Briggs Andrew H, Ades A E, Price Martin J
Health Economics Research Centre, University of Oxford, Institute of Health Sciences, Headington, Oxford OX3 7LF, United Kingdom.
Med Decis Making. 2003 Jul-Aug;23(4):341-50. doi: 10.1177/0272989X03255922.
In structuring decision models of medical interventions, it is commonly recommended that only 2 branches be used for each chance node to avoid logical inconsistencies that can arise during sensitivity analyses if the branching probabilities do not sum to 1. However, information may be naturally available in an unconditional form, and structuring a tree in conditional form may complicate rather than simplify the sensitivity analysis of the unconditional probabilities. Current guidance emphasizes using probabilistic sensitivity analysis, and a method is required to provide probabilistic probabilities over multiple branches that appropriately represents uncertainty while satisfying the requirement that mutually exclusive event probabilities should sum to 1. The authors argue that the Dirichlet distribution, the multivariate equivalent of the beta distribution, is appropriate for this purpose and illustrate its use for generating a fully probabilistic transition matrix for a Markov model. Furthermore, they demonstrate that by adopting a Bayesian approach, the problem of observing zero counts for transitions of interest can be overcome.
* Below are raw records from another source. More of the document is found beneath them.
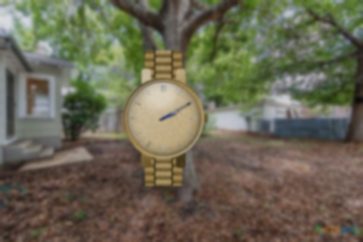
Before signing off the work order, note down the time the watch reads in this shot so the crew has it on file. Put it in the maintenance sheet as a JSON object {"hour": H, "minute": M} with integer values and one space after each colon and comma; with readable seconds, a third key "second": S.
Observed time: {"hour": 2, "minute": 10}
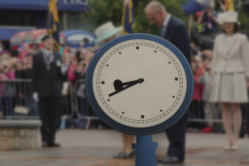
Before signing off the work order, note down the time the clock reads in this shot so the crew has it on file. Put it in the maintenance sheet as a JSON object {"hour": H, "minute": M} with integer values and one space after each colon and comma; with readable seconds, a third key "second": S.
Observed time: {"hour": 8, "minute": 41}
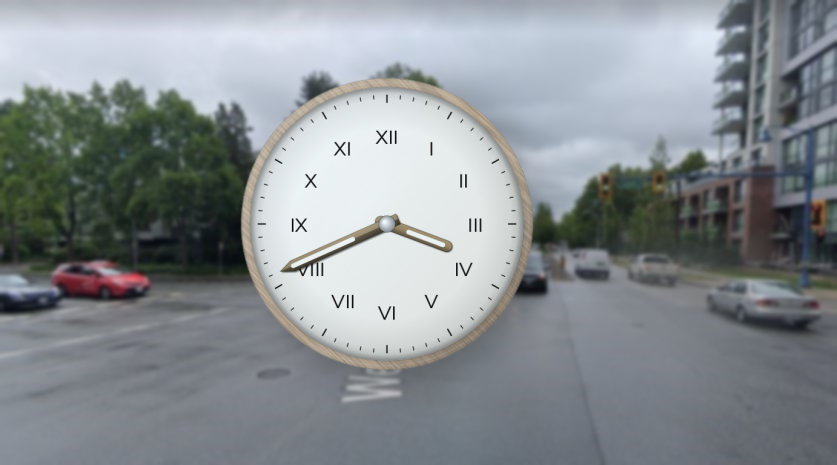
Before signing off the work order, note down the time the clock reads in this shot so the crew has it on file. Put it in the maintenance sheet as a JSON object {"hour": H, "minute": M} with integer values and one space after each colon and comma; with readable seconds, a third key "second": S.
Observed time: {"hour": 3, "minute": 41}
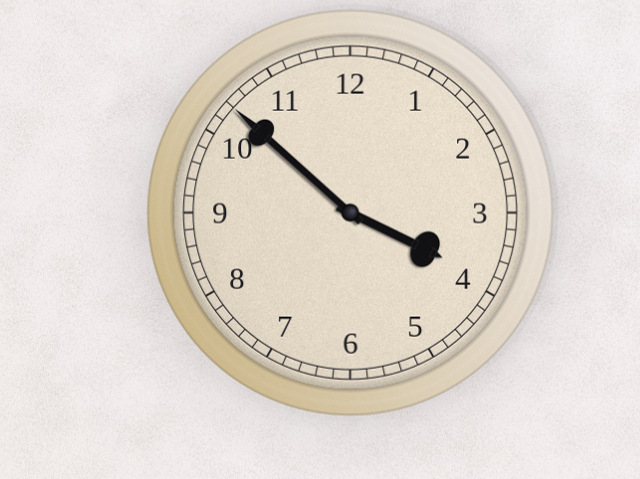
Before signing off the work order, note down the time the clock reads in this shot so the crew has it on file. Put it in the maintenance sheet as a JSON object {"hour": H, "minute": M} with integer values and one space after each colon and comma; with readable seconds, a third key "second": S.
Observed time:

在构建医疗干预的决策模型时,通常建议每个机会节点仅使用两个分支,以避免在敏感性分析期间如果分支概率之和不为1可能出现的逻辑不一致。然而,信息可能以无条件的形式自然可得,而以条件形式构建树状图可能会使无条件概率的敏感性分析变得复杂而非简化。当前的指南强调使用概率敏感性分析,并且需要一种方法来提供多个分支上的概率概率,该概率能恰当地表示不确定性,同时满足互斥事件概率之和应为1的要求。作者认为,狄利克雷分布(贝塔分布的多元等价物)适用于此目的,并说明了其用于为马尔可夫模型生成完全概率转移矩阵的用途。此外,他们证明通过采用贝叶斯方法,可以克服观察到感兴趣的转移的计数为零的问题。